Crucial safety rule: the reaper only ever touches PIDs that are in the registry. It never pgreps for claude -p globally — that would risk killing another operator's terminal claude, a parallel agent, or an MCP-spawned sub-claude.
/cancel
Sends SIGTERM to the in-flight agent's process group for the active session. Works as long as the bot still holds a reference to the child (ChildProcess). If the reference was lost (e.g., the await Promise rejected unexpectedly), /cancel reports "Nothing in flight" — the registry + reaper covers that orphan once you restart.
Per-turn timeout (optional)
PAPERCUP_TURN_TIMEOUT_S (default 0 = disabled) caps each turn at N seconds. On timeout, the same group-kill fires and the turn rejects with turn timed out after Ns. Disabled by default because legitimate work — install scripts, foreground cloudflared, long extension supervision — can outlast any reasonable cap; opt in when you want a safety net.
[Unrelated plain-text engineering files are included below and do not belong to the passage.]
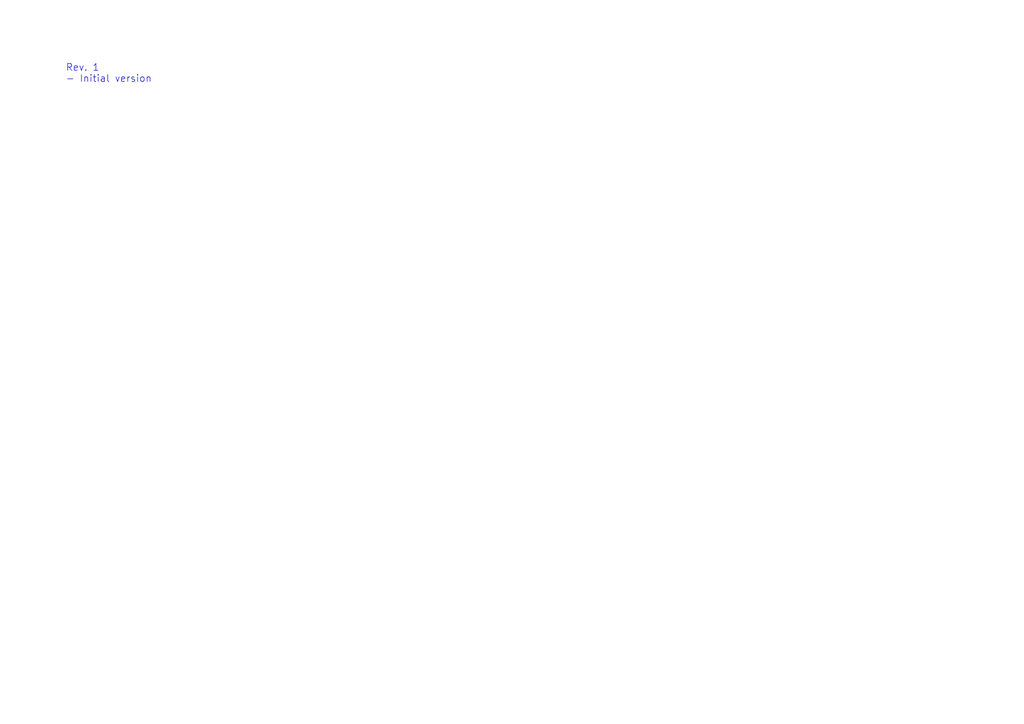
<source format=kicad_sch>
(kicad_sch (version 20211123) (generator eeschema)

  (uuid 305e4212-6c0c-43ee-a3f3-ed2dcc5366e4)

  (paper "A4")

  


  (text "Rev. 1\n- Initial version" (at 19.05 24.13 0)
    (effects (font (size 2 2)) (justify left bottom))
    (uuid 54e7c127-214a-4cf8-9905-2617a540cd8f)
  )
)

</source>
Why the registry is in-band, not /tmp
Process tracking files in /tmp get cleaned up on reboot, exactly when they'd be most useful (to identify orphans surviving a crash). data/ is durable; the registry survives unclean shutdowns.
When the registry is helpful
- Bot crashed mid-turn → claude kept running. Restart the bot; the reaper finds the orphan via
botPidmismatch +/proc/cmdlineverification. /cancelsays "nothing in flight" but you can see a process. Manualkill <pid>from terminal is safe — the registry only tracks, doesn't strictly require the entry to exist for cancel-by-PID-from-shell to work.- You want to audit what's running.
cat data/process-registry.jsonshows the live picture.